─── SUPPLIED INFORMATION ───
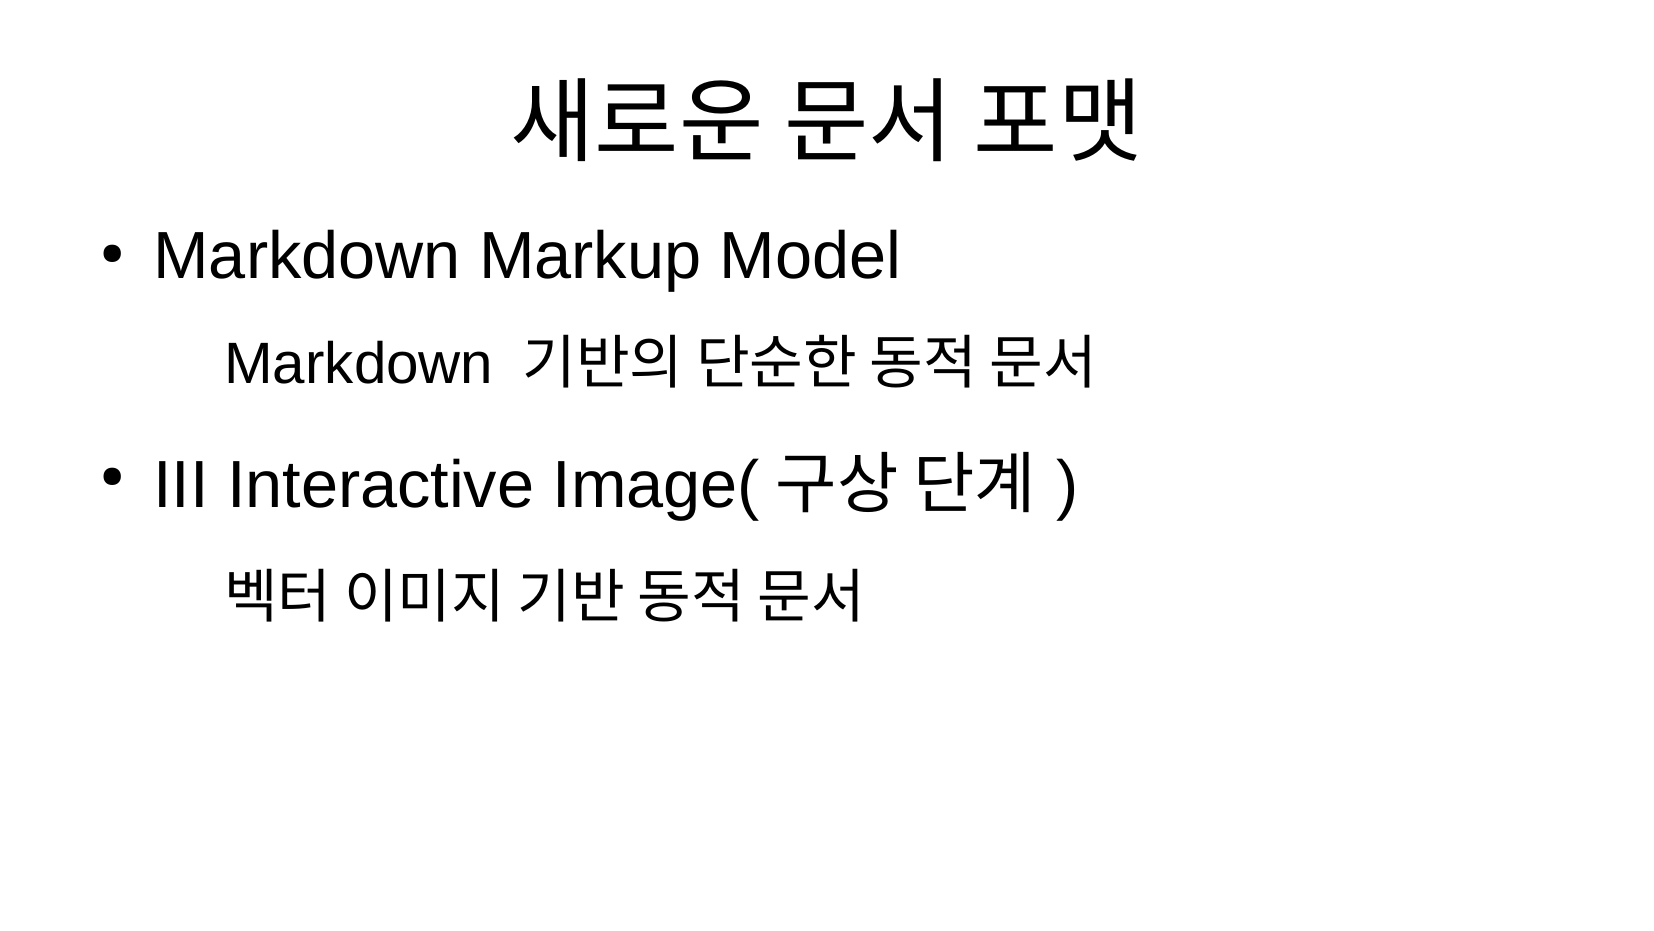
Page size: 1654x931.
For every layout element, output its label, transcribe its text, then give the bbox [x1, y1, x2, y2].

title 새로운 문서 포맷 [82, 37, 1571, 193]
list Markdown Markup Model Markdown 기반의 단순한 동적 문서 III Interactive Image(구상 단계) 벡터 이미지 기반 동적 문서 [82, 217, 1571, 758]
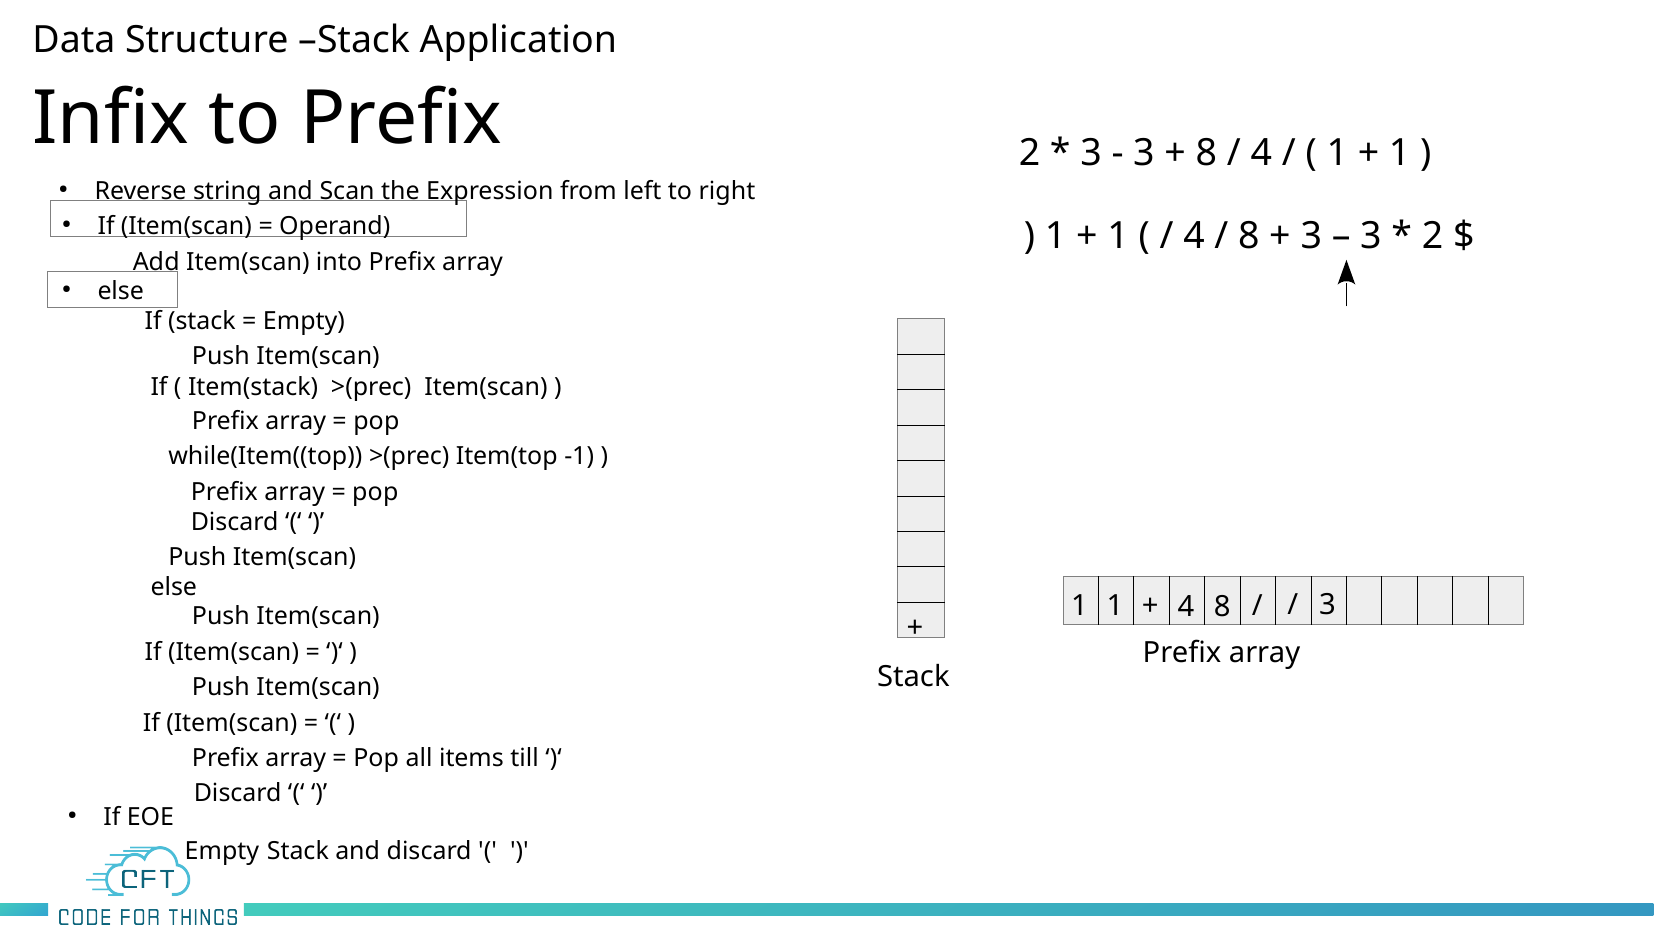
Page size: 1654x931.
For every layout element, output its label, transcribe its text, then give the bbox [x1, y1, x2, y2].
───
TASK:
Recast every line of the entries above as a JSON list of strings, one string per line, skipping blank lines. Leave the pictures out of the answer.

OUTPUT:
[
  "Page size: 1654x931.",
  "For every layout element, output its label, transcribe its text, then give the bbox [x1, y1, x2, y2].",
  "title 새로운 문서 포맷 [82, 37, 1571, 193]",
  "list Markdown Markup Model Markdown 기반의 단순한 동적 문서 III Interactive Image(구상 단계) 벡터 이미지 기반 동적 문서 [82, 217, 1571, 758]",
  "Page size: 1654x931.",
  "For every layout element, output its label, transcribe its text, then give the bbox [x1, y1, x2, y2]."
]